They may have just gone through a mass emergence leaving a lot of open cells. The queens will go back and lay them out, but yes she will lay much smaller patches this time as she works across the nest. The bees will be backfilling the nest with honey constraining her to those smaller brood patches. There will not be a brood break. Just patches about 1/4 to 1/3 the size that you had been seeing up to now. Check in a week, you will see what I am describing.
The other possibility is those few hives you noticed that have little to no brood with polished cells could be on the tail end of a supercedure that is in progress. Meaning there is a virgin or newly mated queen in there that they are expectant will startup in those polished cells very soon. Make some notes in your apiary notebook and keep an eye on those hives as the failure rate of late supercedures is high. Same prescription, check in a week to see that there are small patches of eggs/brood laid to confirm their SC success. If you have nothing in a week, then you have a problem and some hard decisions to make.

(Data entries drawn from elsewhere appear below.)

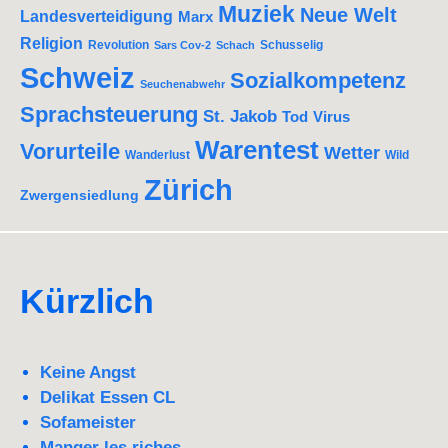
Muziek
Neue Welt
Landesverteidigung
Marx
Religion
Revolution
Schusselig
Sars Cov-2
Schach
Schweiz
Sozialkompetenz
Seuchenabwehr
Sprachsteuerung
St. Jakob
Tod
Virus
Warentest
Vorurteile
Wetter
Wanderlust
Wild
Zürich
Zwergensiedlung
Kürzlich
Keine Angst
Delikat Essen CL
Sofameister
Manger les riches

As for queens stopping laying and going broodless. The extent that they slowdown/shutdown really depends on the strain of bee as well as your area and climate. I am in the far North and run a carniolan/caucasion mix. Personally by investigative experience, ie inspections mid winter, the hives are never truly broodless. They always have a small patch on the go in the centre of the cluster. In other words, queens never shut down completely. If you have a queenrite colony, you should always be able to find some brood in there at any time of the year. Mid winter it is going to be small, maybe only 50-150 cells, but it will be there.
Oh, and the other tale/myth. The bees will kick out all the drones in the fall. Yes, but no. They do not toss every drone. They definitely carry some through the winter, 20-100.
Hope that helps!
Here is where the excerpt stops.